May 29th - Glendalough | ||||||||
by Kelly Keene
So where did we go today? Good questions. We were going nowhere if we didn't get out of bed. We had nothing to wake us up, as we set the alarm for 6:30, but neglected to check if it was set for a.m. or p.m. Howard shook us loose and we got around real quickly. No one showered, but a little extra deodorant did the trick.
After leaving Dublin, we drove through suburbs and then the start of the empty green rolling Wicklow hills. We first visited the Powerscourt House and Gardens. These were the manor lands of Sir Richard Wingfield, given to him by King James I in 1609. The house was built between 1731 and 1740, and survived until, during a major restoration, it caught fire and burned in 1974. It is in the process of again being restored.

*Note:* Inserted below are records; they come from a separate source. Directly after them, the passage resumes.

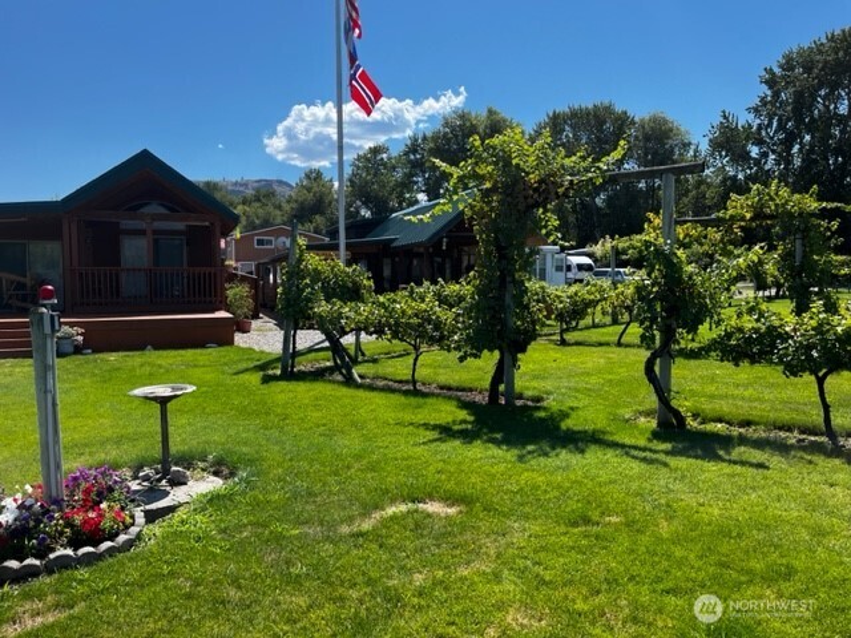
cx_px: 426
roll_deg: +0.9
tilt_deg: -3.7
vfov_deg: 53.1
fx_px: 639
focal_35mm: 26
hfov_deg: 67.3
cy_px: 319
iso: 50
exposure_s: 1/2309
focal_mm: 5.1
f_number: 1.6
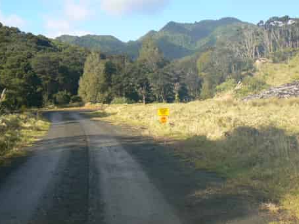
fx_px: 337
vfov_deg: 36.8
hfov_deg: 47.9
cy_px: 121
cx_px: 147
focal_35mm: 39
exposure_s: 1/200
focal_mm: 6
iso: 80
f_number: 5.6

IThe house is surrounded by large statues and formal gardens. The gardens were designed by Daniel Robertson in 1875. They are considered to be among the finest in Europe. Among the various parts, my personal favorite was the Japanese Gardens. The atmosphere was peaceful, with one little inlet which led into a beautiful little cavern. At the Gardens, I decided to create one of my "virtual reality" environments. With QuickTime Virtual Reality, you can create a computer file that allows the user to rotate the point of view of an image, as if panning a camera in a complete circle. You can even zoom in and out. For my project, I started at the top of the gardens, by the mansion, and went down into the garden, section by section. I plan on connecting each of these individual VR files into a "multi-node" project in which the user can "click" from one environment to another. You could spend all day there touring the grounds, but we had to move on to the Powerscourt waterfall. It is 400' tall, the tallest in the British Isles. Because of its scale and the volume of its white noise, a photograph can hardly do it justice. Here is a (silent) movie of our group (556 K) at the waterfall. Next we hit the road again to climb up a winding, narrow lane to the top of the Sally Gap, or Military Road, through the Gap of Glencree. The drive was terrible; it felt like there were no shocks in the van, or like I was a popcorn kernel exploding in a microwave oven. I'm surprised no one got car sick.

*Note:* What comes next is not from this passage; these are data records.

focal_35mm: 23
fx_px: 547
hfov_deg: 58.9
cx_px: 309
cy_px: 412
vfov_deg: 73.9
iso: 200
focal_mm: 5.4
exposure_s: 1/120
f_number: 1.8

Sheep were everywhere grazing; we even had to stop once so that they could cross the road. These poor animals became the butt of many jokes. The scenery changed from trees and green to barren and brown when we entered the vast boglands of the Sally Gap. We stopped at another waterfall we nicknamed "Guinness" because its color was almost as dark as the brew. Its red-brown hue was due to the minerals and acids flowing from the decaying peat in the bogs that it drains.
Then we hopped back into our van to Glendalough, a monastic settlement begun by St. Kevin in the 6th century. We checked into our neat B & B and headed to the ruins. At one time, during the Dark Ages in Europe, this valley with its two lakes was the center of Western learning. Monks would study there and copy old books, often leaving the monastery and heading out to teach elsewhere on the Continent. There was a 200' tall round tower, which the monks used for storage or as a bell tower. The doorway is 25' off the ground, allowing to monks to escape attacking Vikings in the 9th century by climbing up into their refuge and then pulling the ladder up after them!

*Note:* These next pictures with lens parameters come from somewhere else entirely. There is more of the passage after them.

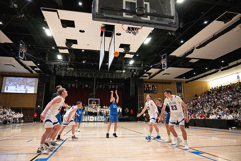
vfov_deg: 53.2
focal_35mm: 24
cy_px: 80
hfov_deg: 73.7
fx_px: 161
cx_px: 120
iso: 10000
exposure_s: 1/500
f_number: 4
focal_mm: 24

It was amazing to think how well preserved these ruins are after so many hundreds of years. This trip has made me really think about the meaning of spans of time. Growing up in the USA, a young country, anything from the 1800's is considered quite old. Here in Europe, something is not considered old unless it is half a millennium in age. After spending a few hours at Glendalough, we ate dinner at the lounge of a nearby pub, then returned to our lodgings for an early bedtime. We have to start out early tomorrow to meet the visiting Peorians in our Sister City of Clonmel.